Blessing sheep. 1,500 of them.

Yesterday, an Episcopal priest in Idaho carried on an annual tradition in the town of Ketchum – he blessed 1,500 sheep herded through Main Street in the town’s Trailing of the Sheep Festival, which marks the time of the year when sheepherders move their flocks to warmer pastures for the winter:

October is a critical time of year for Idaho ranchers and their sheepherders. They must drive hundreds of sheep south from the high summer pastures in the Sawtooth Mountains to warmer grazing land in the Snake River Valley. In the old days, the flocks were driven down side streets to avoid a fuss. But in 1996, when locals, led by John and Diane Peavey, launched the Trailing of the Sheep Festival, they rerouted the animals down Main Street. Ever since, for a brief shining moment once a year, the walking bundles of wool are cheered like conquering heroes.

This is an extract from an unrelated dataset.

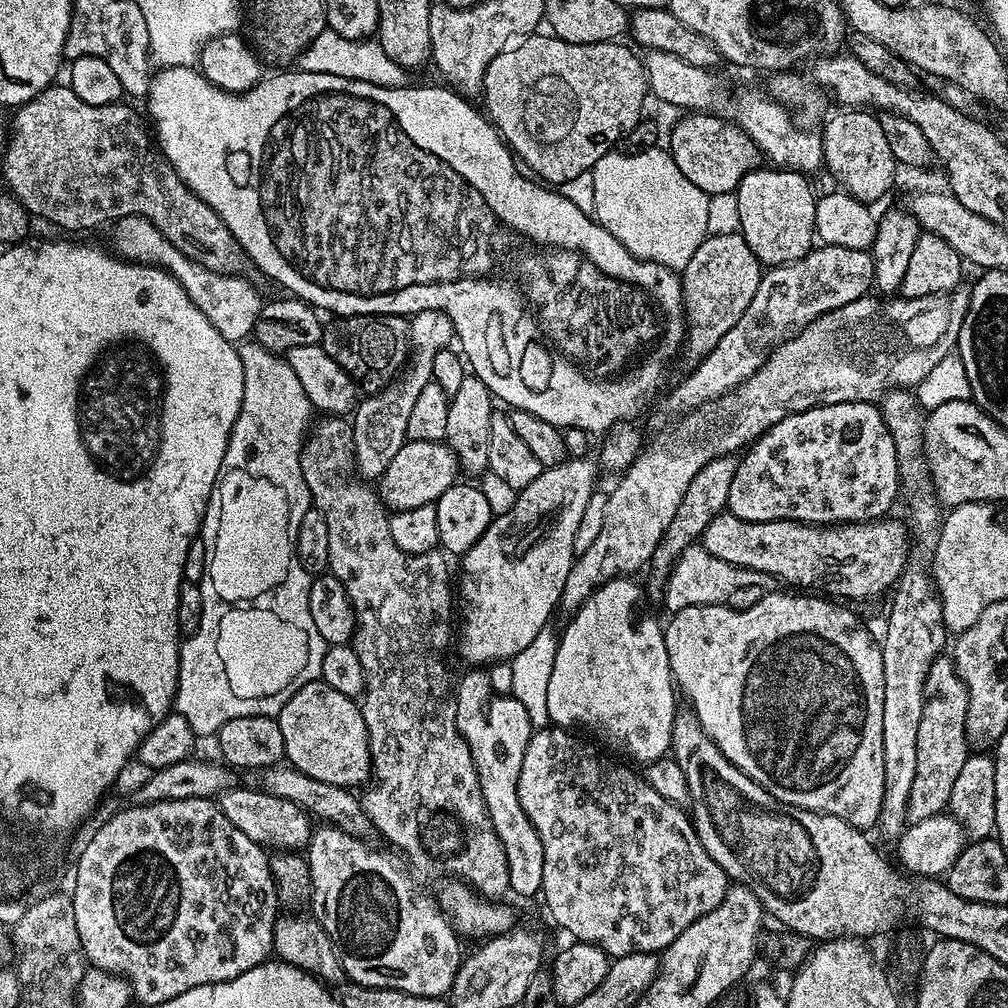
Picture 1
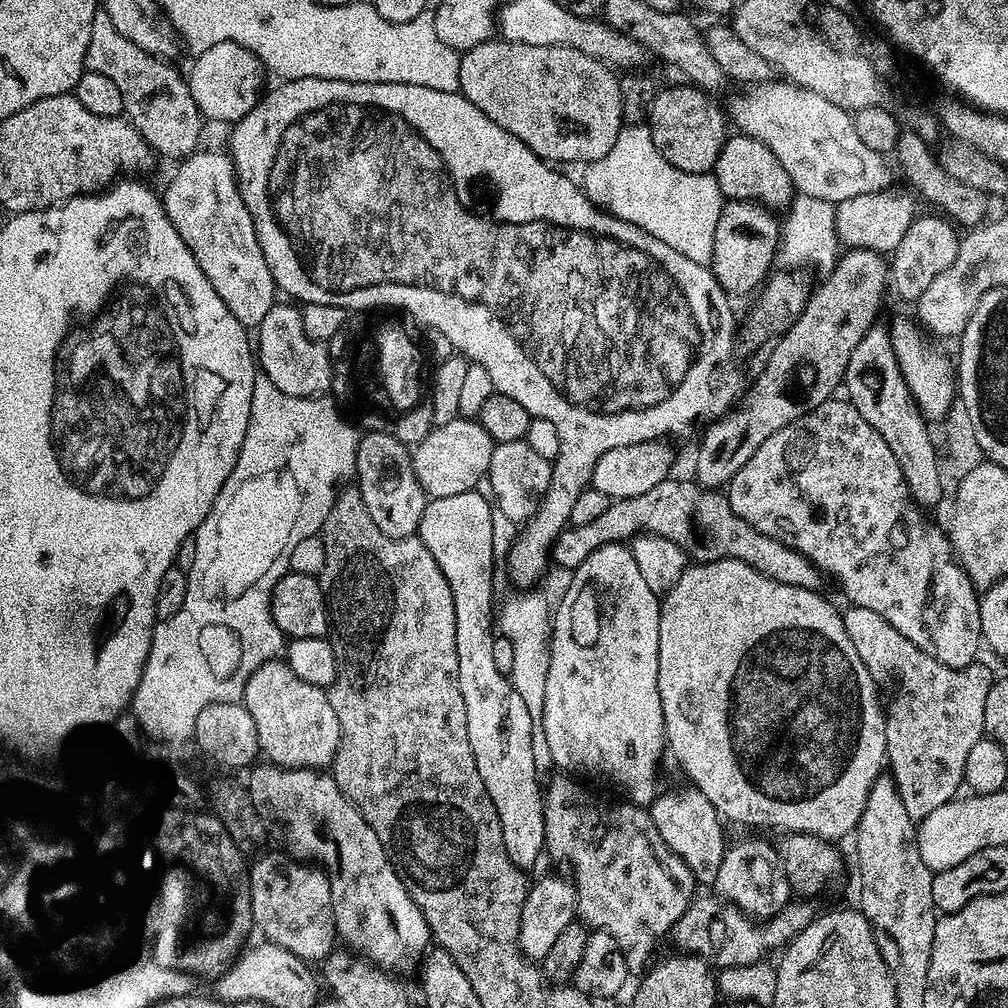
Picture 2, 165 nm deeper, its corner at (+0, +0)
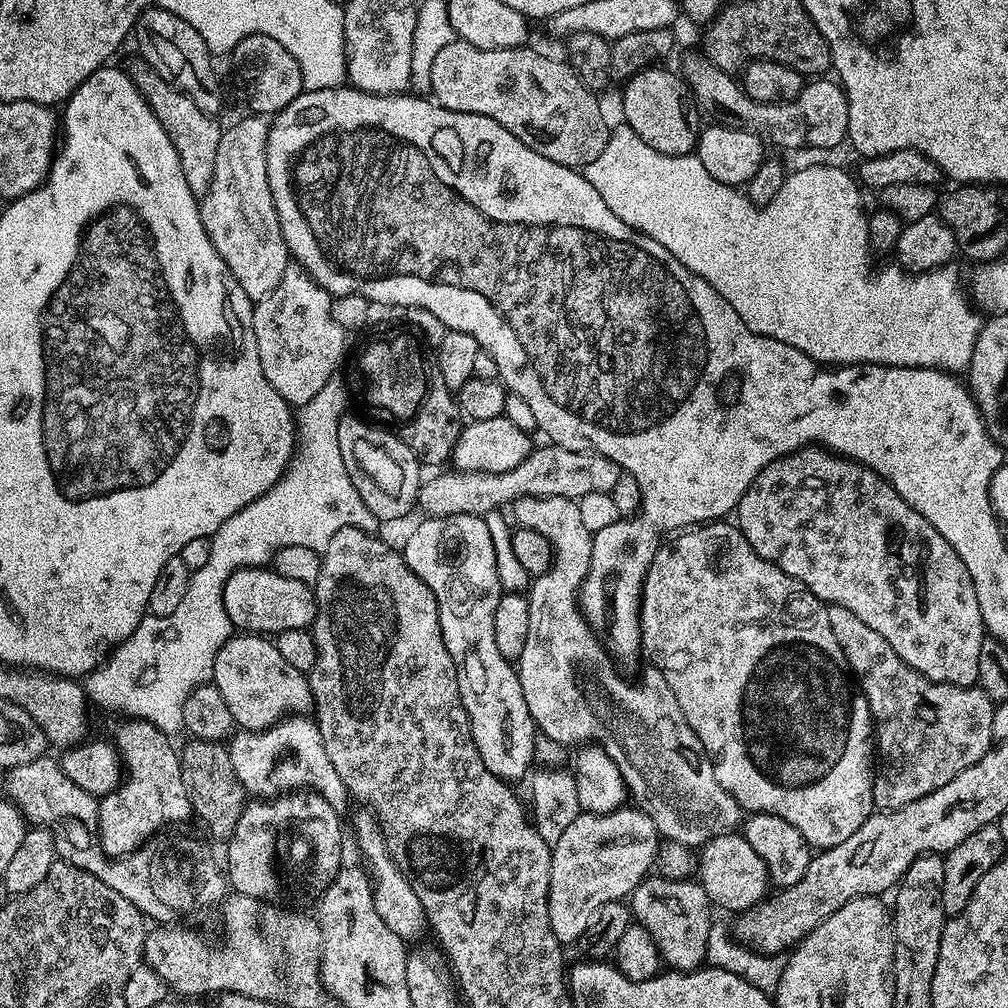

A Folklife Fair, described as a “homespun lovefest” by the Huffington Post (the above and below excerpts come from that article) happens at the beginning of the festival, with music spanning “Scottish bagpipe, Peruvian panpipe, Polish violin and Basque flute.”

Fr. Brannon has been blessing the herds for more than 10 years:

No frenzied stampede flattening everything in its path. No thundering hooves. And yet, the sight of hundreds of sheep on the move, en masse, is formidable. One man stands alone in the path of their relentless advance: Father Kenneth Brannon of Ketchum’s St. Thomas Episcopal Church. Father Brannon has performed the blessing of the sheep for more than a decade. The wooly surf flows harmlessly around him. “Once I realized I wouldn’t get trampled,” he tells me later, “I realized this was a great honor.”

Vigilant sheepherders and their Border collies make sure that no ewe makes an unauthorized U-turn. Great Pyrenees guard dogs prowl along the perimeter, alert for troublemakers, whether of the two or four-legged variety. The sheep horde surges ahead, unstoppable. As quickly as they come, they are gone.